Vodacom is edging closer to signing a power wheeling deal with Eskom, on a project the telephony group anticipates will be far-reaching in enabling it to circumvent load-shedding.
Last year, the operator announced it was planning a pilot project with Eskom, to boost its use of renewable power through “wheeling” or transferring energy to its operations over Eskom’s grid.
Providing an update on the initiative during a virtual call discussing the group’s full-year results yesterday, Vodacom Group CEO Shameel Joosub noted it will help the telco meet its 2025 commitments to source 100% of its electricity from renewable energy.
“We remain confident that the ‘virtual wheeling’ pilot project that we’re pioneering with Eskom, South Africa’s power utility company, will be signed off in the near-term, and that this will have a significantly positive impact on the country’s power grid and ultimately on the over 20 000 towers across the industry that require reliable power supply to operate optimally,” he noted.
Since 2020, Vodacom SA has spent over R4 billion on backup power solutions, such as batteries and generators, and a further R300 million in the past financial year on running costs for diesel, security and maintenance, according to the telco.
Joosub added that these funds would have been better spent addressing the digital divide in SA by accelerating rural coverage across the country and accelerating the telco’s 5G strategy.
According to Joosub, the deal to be signed with Eskom will allow the operator to use the state-owned power utility’s power transmission infrastructure, while the main source of renewable energy remains independent power producers (IPPs).
“The reason behind this project is to play a role in trying to assist with the power shortages.

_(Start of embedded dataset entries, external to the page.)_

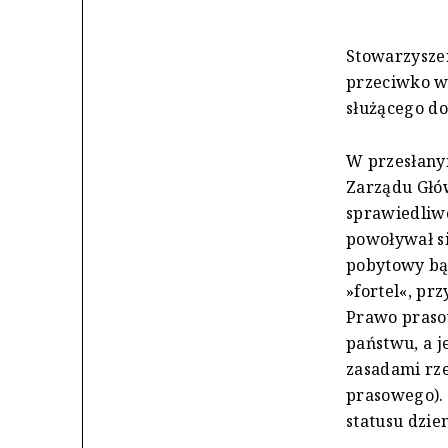
Stowarzyszen
przeciwko w
służącego do
W przesłany
Zarządu Głów
sprawiedliw
powoływał si
pobytowy bą
»fortel«, pr
Prawo prasow
państwu, a j
zasadami rze
prasowego).
statusu dzie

What we are looking to do is to commit to signing up the IPPs, and then contributing the power to the grid and use a virtual wheeling system to offset our power usage.

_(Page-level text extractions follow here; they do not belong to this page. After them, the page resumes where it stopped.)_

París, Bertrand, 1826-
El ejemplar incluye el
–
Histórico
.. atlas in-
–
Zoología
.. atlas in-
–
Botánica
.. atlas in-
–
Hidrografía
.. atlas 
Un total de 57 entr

“The power will be virtually wheeled to the Vodacom sites, as opposed to being directly wheeled. We see this as transformational in a number of ways, because once the project is in pilot stage, we are looking to see if it can be replicated by the rest of the telco industry, and also by broader corporates,” explained Joosub.
Wheeling of electricity is common practice globally, and Eskom has approved third-party wheeling since 2008 for the physical export of energy onto the national grid by an IPP, and this facilitates open network access.

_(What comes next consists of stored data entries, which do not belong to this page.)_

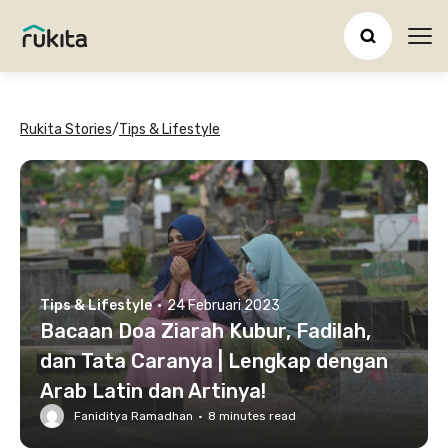
Ope
Rukita Stories
/
Tips & Lifestyle
Tips & Lifestyle
·
24 Februari 2023
Bacaan Doa Ziarah Kubur, Fadilah,
dan Tata Caranya | Lengkap dengan
Arab Latin dan Artinya!
Faniditya Ramadhan
·
8
minutes read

It allows privately-generated power to be transmitted across the national grid to customers that need it, in a willing buyer/willing seller model, according to Eskom.
Over the years, South African telcos have been vocal about the adverse effects of the rolling blackouts, which are impacting network quality and infrastructure across the country.
Network towers and base stations often shut down during power cuts, resulting in poor connectivity, or even complete network outages, which disrupt phone calls and internet connectivity.
Although the industry has spent billions on backup power solutions to provide network stability and continuity, related challenges become largely unavoidable when load-shedding is at stage four and beyond – leaving customers frustrated.